Podrás conseguir que alguien te enseñe cosas mecánicas, científicas o matemáticas, como el álgebra, el inglés, el montar bicicleta o el manejar un ordenador. Pero en las cosas que verdaderamente importan – la vida, el amor, la realidad, Dios… -nadie puede enseñarte nada.

 

A lo más, podrán darte fórmulas. Lo malo de las fórmulas, sin embargo, es que la realidad que te proporciona viene filtrada a través de la mente de otra persona. Si adoptas esas fórmulas, quedarás preso de ellas, te marchitarás, y cuando mueras, no habrás llegado a saber lo que significa ver por ti mismo, aprender.

 

Ver - Terapia Gestalt

 

[…] ”Aventurarse” significa, en este caso, prescindir de toda fórmula, tanto si te la han proporcionado otros como si la has aprendido en los libros o la has inventado tú mismo a la luz de tu propia experiencia.

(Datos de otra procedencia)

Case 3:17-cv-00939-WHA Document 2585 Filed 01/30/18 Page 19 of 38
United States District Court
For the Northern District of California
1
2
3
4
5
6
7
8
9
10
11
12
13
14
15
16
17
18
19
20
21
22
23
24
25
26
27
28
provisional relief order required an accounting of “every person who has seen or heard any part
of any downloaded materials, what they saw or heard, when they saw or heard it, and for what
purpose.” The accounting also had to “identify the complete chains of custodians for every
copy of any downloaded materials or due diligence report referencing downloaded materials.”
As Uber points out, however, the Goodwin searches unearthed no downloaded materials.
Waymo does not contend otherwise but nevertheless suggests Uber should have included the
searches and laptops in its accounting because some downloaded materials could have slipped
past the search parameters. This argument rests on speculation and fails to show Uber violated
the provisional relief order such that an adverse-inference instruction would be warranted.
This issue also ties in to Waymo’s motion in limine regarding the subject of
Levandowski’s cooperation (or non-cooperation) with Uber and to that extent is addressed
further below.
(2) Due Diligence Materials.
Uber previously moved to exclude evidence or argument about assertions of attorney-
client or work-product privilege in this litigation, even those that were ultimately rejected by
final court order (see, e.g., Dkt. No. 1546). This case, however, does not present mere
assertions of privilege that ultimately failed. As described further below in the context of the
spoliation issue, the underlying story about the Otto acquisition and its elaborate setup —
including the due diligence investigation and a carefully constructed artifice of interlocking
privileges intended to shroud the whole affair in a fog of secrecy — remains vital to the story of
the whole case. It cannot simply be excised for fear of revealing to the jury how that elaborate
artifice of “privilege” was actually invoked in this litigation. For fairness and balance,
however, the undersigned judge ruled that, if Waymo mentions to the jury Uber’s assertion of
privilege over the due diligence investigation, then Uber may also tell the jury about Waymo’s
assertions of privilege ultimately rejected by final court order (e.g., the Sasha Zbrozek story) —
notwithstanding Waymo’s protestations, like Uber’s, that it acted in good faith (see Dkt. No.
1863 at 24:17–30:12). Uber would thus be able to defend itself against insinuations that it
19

Esto es, posiblemente, lo más aterrador que puede hacer un ser humano; adentrarse en lo desconocido sin la protección de ningún tipo de fórmula o receta. Ahora bien, prescindir del mundo de los seres humanos, tal como hicieron los profetas y los místicos, no significa prescindir de su compañía, sino de sus fórmulas. Y entonces, eso sí, aún cuando estés rodeado de personas, estarás verdadera y absolutamente solo. Pero ¡qué imponente soledad! La soledad del silencio. Un silencio que será lo único que veas. Y en el momento en que Veas, renunciarás a todo tipo de libro, guías y gurús.

 

[…] Una vez que hayas visto, puede que alguien intente ayudarte a expresar tu visión con palabras, pero tú negarás con la cabeza y dirás: “No, no es eso; eso es simplemente una fórmula más…” Puede también que algún otro intente explicarte el significado de lo que has visto, y tú volverás a negar con la cabeza, porque el significado es una fórmula.

 

[…] Y entonces se producirá en ti un extraño cambio, difícilmente perceptible al principio, pero radicalmente transformador. Y es que una vez que hayas visto, ya no volverás a ser el mismo, sino que sentirás la estimulante libertad y la extraordinaria confianza que produce el hecho de saber que toda fórmula, por muy sagrada que sea, es inútil; y nunca más volverás a llamar a nadie “maestro”. En adelante, y en la medida que observes y comprendas de nuevo cada día todo el proceso y el movimiento de la vida, ya no dejarás de aprender, y todas las cosas sin excepción serán tus “maestros”.

Fuente: Extraído del libro «Una llamada al Amor» – Meditación 16, de Anthony de Mello.

… Es en la propia experiencia donde podemos darnos cuenta de lo que nos ocurre, de lo que necesitamos y de cómo nos vivimos. Aventurarse es poder experimentarse desde lo más profundo, con delicada atención y en ese silencio donde el encuentro se hace presente y el aprendizaje viene de la mano.